Per l’appunto, la visita del generale sulla Kuznestov rappresenta un evento importante ma poco sorprendente: erano mesi che si parlava dei contatti tra Tobruck e Mosca e dei viaggi dello stesso Haftar presso il Ministero della difesa russo. Adesso però l’appoggio del Cremlino per il generale appare netto e mostrabile alla luce del sole (ed al cospetto delle acque del Mediterraneo). La visita presso la portaerei russa non è stata solo simbolica: qui Haftar ha incontrato alcuni vertici della Marina e dell’esercito di Mosca, a bordo ha potuto anche tenere una videoconferenza con il ministro della difesa russo ed ha siglato alcuni accordi ufficiali inerenti la consegna di aiuti umanitari per Bengasi e le altre città cirenaiche.
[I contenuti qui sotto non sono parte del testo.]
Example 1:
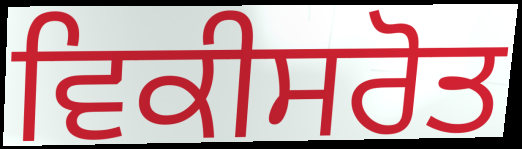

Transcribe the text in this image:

ਵਿਕੀਸਰੋਤ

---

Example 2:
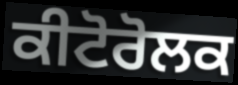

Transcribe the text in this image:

ਕੀਟੋਰੋਲਕ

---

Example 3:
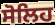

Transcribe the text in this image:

ਸੋਲਿਹ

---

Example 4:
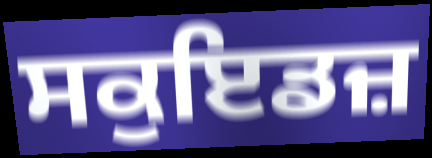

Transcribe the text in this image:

ਸਕੁਇਡਜ਼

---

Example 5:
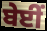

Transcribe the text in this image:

ਬੇਈਂ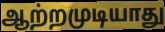
ஆற்றமுடியாது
Ma il tutto non si ferma qui: infatti, sia Al Arabya (tv saudita) che Al Quds Al Arabi (quotidiano qatariota), hanno parlato nelle scorse ore anche di una presunta intesa tra Haftar e Mosca per la costruzione di due basi militari russe, una a Bengasi ed una a Tobruck. Difficile confermare tale circostanza, visto che le fonti appaiono provenire da due paesi non molto in linea con l’uomo forte della Cirenaica, pur tuttavia i ‘rumors’ incessanti degli ultimi giorni sembrano suggerire il definitivo appoggio di Mosca agli uomini di Haftar.
Difficile prevedere adesso cosa possa accadere: se in Siria il contesto ha sempre visto il confronto militare tra un governo in carica (assieme alle proprie istituzioni statali) ed una miriade di gruppi d’opposizione ed islamisti, lo scenario della Libia appare decisamente più frastagliato con uno Stato che non esiste più e con diverse entità parastatali che pretendono di essere considerate come le uniche autorità del paese. Di certo, al momento, il governo di Tobruck coadiuvato dalle forze militari guidate da Haftar, appare essere quello più ‘solido’ e con una forza rappresentativa importante, pur tuttavia difficilmente gli USA (e, di riflesso, l’Italia) scaricheranno a cuor leggero il fragile esecutivo di Al Serraj. L’unica cosa certa quindi, è che il pantano libico sarà ancora ingarbugliato per diversi anni e le novità più importanti, anche in questo caso, arriveranno non appena si capiranno le decisioni e le posizioni in merito del nuovo inquilino della Casa Bianca.